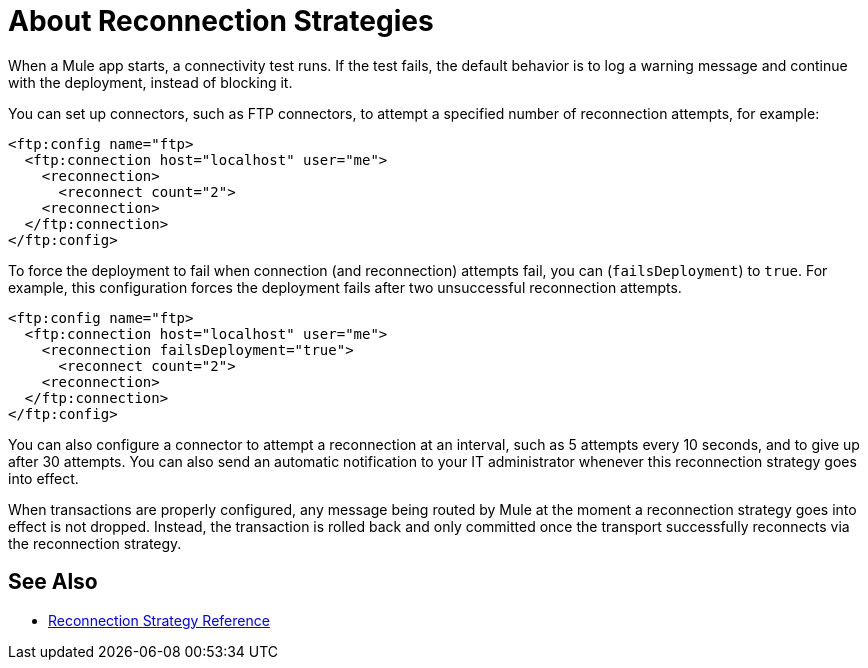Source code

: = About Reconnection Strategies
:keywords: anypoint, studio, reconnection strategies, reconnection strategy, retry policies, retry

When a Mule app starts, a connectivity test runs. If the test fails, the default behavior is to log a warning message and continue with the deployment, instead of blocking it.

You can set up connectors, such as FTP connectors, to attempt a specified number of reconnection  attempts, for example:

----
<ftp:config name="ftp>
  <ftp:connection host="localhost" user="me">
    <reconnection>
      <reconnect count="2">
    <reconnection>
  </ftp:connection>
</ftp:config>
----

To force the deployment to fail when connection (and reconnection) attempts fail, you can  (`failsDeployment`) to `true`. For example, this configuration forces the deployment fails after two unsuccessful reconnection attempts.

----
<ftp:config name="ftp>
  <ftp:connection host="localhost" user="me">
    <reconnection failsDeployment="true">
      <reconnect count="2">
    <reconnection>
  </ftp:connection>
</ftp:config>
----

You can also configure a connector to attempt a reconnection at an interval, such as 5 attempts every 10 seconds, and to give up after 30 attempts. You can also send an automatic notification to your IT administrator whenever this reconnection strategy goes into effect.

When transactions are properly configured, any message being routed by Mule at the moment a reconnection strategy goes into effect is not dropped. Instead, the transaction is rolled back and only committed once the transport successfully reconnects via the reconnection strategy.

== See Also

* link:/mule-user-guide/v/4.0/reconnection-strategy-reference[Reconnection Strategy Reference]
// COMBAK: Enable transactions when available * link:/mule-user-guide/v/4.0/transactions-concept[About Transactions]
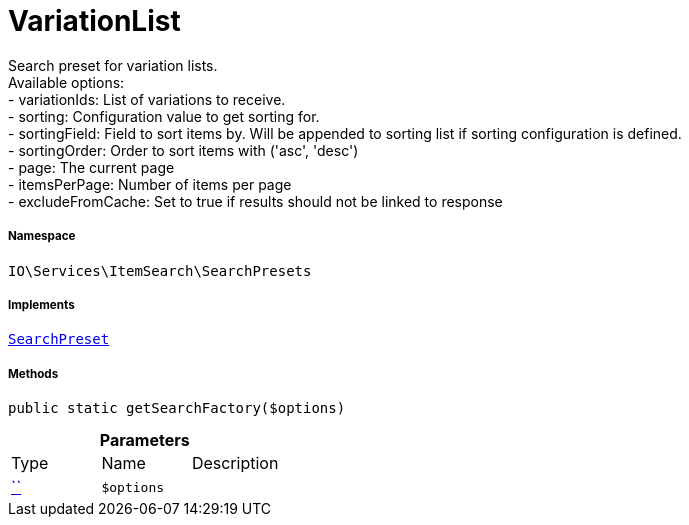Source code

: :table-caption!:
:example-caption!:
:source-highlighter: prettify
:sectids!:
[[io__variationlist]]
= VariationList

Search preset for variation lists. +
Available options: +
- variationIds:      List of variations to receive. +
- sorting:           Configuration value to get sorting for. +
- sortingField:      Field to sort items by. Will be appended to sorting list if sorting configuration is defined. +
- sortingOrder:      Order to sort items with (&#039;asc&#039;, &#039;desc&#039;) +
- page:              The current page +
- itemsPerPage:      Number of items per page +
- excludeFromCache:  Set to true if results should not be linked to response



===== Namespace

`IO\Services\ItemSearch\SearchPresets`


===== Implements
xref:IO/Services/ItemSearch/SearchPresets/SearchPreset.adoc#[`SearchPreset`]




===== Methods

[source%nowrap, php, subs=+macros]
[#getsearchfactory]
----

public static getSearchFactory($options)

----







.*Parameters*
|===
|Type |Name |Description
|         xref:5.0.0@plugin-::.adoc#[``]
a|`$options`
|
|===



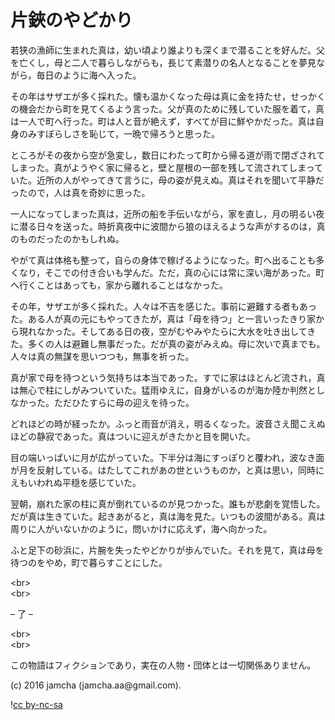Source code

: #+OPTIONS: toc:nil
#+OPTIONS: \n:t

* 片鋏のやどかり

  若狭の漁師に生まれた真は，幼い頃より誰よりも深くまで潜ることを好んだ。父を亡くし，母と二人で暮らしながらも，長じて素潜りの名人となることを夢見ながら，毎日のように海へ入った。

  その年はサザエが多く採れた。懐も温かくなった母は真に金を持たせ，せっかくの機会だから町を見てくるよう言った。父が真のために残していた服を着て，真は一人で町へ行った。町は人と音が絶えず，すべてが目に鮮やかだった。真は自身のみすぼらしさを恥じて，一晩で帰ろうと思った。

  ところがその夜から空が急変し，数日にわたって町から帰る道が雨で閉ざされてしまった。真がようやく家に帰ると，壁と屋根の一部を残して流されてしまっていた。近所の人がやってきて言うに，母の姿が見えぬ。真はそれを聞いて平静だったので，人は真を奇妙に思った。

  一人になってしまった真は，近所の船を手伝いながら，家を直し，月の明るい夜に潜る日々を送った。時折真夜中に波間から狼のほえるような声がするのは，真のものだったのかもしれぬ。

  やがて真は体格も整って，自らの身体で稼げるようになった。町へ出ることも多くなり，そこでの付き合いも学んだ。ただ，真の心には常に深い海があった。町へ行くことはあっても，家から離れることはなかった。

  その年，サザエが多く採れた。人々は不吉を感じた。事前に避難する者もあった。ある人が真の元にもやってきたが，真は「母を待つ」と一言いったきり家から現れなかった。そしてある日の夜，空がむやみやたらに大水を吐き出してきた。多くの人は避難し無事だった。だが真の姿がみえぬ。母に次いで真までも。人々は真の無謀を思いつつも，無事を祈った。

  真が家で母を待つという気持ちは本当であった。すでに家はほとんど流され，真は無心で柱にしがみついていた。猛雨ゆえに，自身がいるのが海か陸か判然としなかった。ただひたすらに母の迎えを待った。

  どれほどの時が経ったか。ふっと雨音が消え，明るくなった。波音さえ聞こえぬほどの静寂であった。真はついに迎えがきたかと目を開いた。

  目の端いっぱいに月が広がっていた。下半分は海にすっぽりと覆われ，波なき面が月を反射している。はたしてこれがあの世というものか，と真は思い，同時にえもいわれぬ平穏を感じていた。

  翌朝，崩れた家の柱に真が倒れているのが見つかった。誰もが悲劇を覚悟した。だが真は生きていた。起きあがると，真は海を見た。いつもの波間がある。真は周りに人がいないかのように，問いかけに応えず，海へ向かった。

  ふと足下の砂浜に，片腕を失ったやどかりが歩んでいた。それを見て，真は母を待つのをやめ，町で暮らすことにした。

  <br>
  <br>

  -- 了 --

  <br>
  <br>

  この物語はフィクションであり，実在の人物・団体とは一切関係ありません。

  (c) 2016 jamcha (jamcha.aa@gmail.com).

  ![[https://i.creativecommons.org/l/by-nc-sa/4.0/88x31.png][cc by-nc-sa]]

...

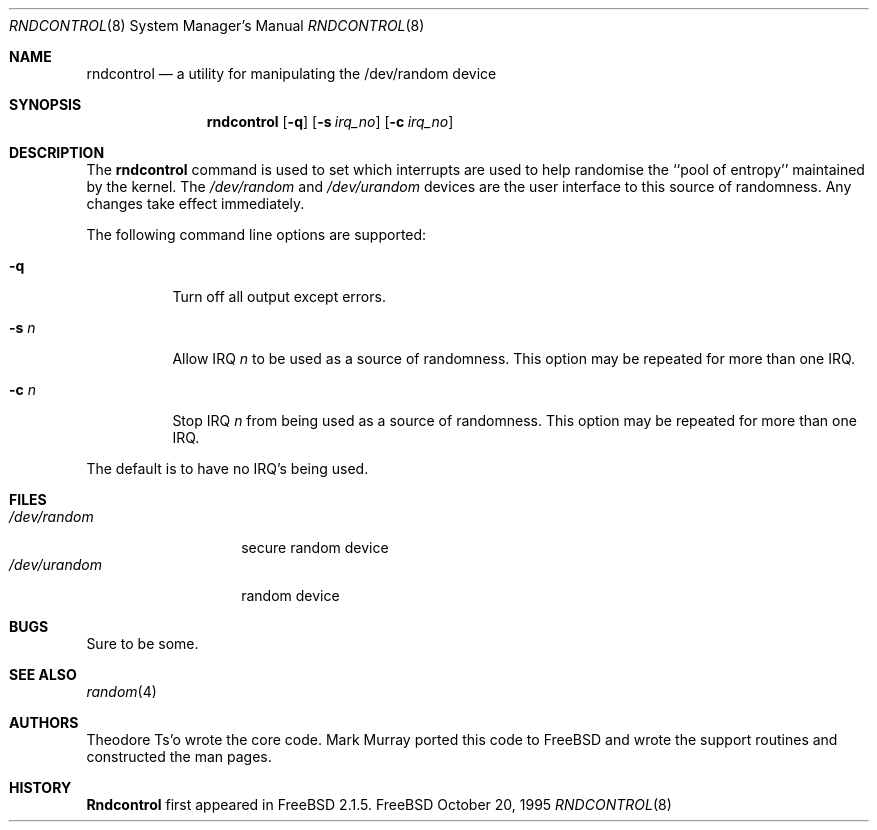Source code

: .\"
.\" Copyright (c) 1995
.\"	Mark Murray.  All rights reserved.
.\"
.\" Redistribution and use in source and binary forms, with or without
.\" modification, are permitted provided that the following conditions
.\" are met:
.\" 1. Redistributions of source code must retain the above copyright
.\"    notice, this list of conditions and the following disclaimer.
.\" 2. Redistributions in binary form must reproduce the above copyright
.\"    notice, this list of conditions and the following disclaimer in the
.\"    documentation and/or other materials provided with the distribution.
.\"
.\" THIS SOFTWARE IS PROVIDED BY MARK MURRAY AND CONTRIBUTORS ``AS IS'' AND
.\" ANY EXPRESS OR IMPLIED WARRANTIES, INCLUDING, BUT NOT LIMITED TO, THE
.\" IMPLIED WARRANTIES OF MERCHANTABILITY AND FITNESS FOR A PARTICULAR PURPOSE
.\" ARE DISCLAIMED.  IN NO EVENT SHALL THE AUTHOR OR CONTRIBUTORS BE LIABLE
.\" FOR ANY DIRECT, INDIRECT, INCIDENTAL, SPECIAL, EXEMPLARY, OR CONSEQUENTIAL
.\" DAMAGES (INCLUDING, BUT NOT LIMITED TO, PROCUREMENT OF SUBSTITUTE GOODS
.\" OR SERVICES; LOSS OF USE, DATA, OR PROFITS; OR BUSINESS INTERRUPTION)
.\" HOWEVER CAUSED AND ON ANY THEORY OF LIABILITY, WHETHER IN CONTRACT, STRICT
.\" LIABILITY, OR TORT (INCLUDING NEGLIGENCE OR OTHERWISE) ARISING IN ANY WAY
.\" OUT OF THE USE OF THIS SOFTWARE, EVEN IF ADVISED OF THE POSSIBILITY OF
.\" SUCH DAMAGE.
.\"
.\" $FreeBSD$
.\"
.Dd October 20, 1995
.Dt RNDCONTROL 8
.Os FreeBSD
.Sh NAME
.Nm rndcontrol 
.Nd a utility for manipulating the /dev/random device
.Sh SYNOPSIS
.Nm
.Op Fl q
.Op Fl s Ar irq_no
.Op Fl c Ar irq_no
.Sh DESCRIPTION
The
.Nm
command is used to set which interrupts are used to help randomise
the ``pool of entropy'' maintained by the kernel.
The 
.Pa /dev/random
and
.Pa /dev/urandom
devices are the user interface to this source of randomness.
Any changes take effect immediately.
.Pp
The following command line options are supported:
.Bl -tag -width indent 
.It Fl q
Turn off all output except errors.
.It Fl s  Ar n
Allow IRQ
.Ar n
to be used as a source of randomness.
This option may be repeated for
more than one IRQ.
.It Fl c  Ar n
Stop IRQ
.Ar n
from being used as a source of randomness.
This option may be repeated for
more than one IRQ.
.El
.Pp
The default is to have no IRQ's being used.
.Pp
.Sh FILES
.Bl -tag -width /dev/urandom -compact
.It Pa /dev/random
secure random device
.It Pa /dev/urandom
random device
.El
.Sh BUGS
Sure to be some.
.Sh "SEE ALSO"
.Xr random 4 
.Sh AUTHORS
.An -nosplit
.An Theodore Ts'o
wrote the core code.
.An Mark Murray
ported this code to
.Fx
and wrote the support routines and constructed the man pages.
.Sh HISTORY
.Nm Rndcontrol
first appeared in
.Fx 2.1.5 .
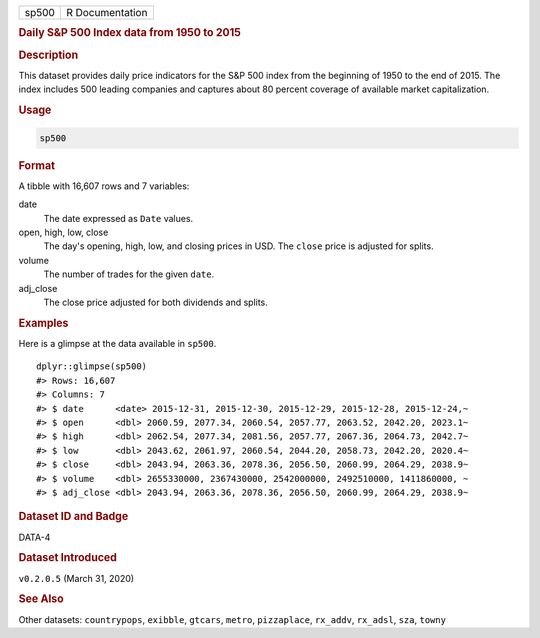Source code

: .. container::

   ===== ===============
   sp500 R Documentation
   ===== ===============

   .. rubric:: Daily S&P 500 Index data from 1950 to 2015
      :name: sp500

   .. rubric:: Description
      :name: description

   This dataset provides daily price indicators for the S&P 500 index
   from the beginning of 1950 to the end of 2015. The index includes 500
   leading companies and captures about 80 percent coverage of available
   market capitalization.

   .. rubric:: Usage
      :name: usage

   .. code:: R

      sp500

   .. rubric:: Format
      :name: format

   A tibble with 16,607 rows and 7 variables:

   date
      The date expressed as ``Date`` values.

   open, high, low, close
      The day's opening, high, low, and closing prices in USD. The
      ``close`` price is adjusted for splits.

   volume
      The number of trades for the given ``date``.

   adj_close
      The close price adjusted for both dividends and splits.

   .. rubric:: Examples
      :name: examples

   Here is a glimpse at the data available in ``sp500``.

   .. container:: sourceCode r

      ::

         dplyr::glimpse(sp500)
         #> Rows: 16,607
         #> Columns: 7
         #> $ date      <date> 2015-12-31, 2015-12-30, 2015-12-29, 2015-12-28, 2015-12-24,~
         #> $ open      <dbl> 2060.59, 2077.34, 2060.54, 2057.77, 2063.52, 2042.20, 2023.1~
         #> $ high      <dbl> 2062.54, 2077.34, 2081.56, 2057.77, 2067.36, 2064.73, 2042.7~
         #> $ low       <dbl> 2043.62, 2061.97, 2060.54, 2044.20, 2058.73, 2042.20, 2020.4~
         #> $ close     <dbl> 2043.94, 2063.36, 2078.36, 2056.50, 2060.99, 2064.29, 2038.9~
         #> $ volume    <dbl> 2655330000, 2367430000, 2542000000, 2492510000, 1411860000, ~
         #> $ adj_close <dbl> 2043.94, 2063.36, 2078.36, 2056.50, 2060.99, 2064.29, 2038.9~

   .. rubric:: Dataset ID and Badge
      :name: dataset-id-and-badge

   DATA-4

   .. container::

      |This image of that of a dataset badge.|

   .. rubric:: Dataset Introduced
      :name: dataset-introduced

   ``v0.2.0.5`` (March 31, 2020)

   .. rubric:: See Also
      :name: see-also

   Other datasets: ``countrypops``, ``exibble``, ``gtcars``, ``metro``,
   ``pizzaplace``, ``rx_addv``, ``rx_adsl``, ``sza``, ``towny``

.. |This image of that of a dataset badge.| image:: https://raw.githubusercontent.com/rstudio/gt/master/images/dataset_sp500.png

---

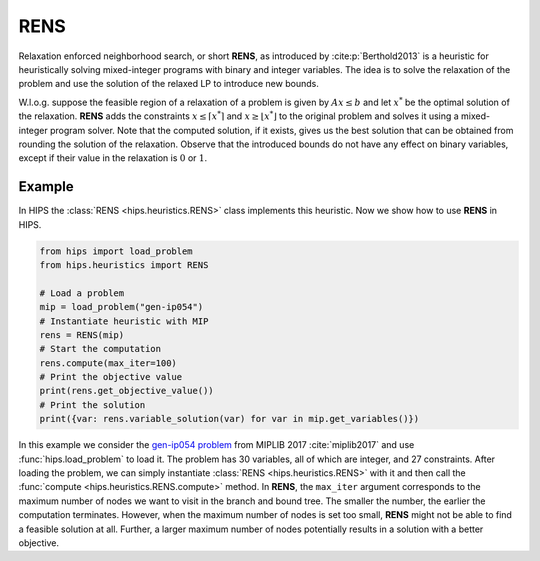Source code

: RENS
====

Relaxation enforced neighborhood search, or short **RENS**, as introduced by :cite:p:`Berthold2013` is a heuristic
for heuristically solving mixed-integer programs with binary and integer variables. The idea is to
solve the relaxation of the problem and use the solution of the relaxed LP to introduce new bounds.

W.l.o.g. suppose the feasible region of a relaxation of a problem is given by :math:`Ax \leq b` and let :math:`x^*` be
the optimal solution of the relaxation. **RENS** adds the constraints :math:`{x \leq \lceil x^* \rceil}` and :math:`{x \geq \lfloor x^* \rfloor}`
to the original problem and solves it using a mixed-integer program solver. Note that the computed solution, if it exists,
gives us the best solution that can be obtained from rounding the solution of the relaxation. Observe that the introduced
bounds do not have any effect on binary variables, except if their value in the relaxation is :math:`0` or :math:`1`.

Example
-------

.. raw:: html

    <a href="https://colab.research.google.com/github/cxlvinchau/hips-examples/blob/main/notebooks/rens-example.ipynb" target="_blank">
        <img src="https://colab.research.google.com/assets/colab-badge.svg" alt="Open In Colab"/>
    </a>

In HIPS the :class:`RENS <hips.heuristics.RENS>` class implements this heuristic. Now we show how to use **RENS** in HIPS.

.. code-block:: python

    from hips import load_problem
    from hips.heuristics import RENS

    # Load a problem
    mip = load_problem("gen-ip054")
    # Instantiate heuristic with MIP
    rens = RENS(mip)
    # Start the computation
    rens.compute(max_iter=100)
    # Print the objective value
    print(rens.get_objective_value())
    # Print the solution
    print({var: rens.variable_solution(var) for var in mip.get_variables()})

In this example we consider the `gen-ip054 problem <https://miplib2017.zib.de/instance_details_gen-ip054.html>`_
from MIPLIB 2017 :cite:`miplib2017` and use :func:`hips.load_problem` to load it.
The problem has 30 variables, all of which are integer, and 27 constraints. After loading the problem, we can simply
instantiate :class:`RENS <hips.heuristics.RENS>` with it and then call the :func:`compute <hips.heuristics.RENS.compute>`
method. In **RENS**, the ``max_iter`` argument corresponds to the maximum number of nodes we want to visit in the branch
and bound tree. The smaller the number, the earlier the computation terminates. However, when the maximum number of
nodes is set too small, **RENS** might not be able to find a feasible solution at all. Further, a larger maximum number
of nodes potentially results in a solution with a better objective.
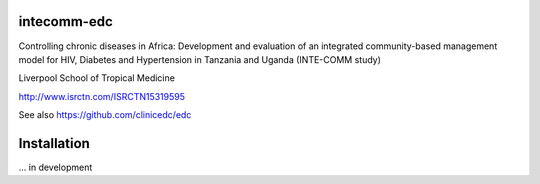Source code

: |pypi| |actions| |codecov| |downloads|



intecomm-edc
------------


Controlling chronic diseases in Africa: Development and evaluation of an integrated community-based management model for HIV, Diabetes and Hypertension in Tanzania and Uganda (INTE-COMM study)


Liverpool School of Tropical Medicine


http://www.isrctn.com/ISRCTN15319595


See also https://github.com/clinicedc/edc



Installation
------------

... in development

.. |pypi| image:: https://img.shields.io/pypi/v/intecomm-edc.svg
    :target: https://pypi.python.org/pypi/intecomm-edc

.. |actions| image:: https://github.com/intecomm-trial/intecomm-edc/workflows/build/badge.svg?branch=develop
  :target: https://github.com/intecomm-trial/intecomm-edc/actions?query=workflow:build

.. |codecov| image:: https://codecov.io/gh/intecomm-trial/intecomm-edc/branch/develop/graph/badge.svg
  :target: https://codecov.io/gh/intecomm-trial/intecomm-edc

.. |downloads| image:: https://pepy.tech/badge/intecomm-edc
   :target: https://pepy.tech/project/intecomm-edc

_Problem description_. Whenever a line holds "must", it counts; state the total for the records and add nothing.

_Exercise answer_. 2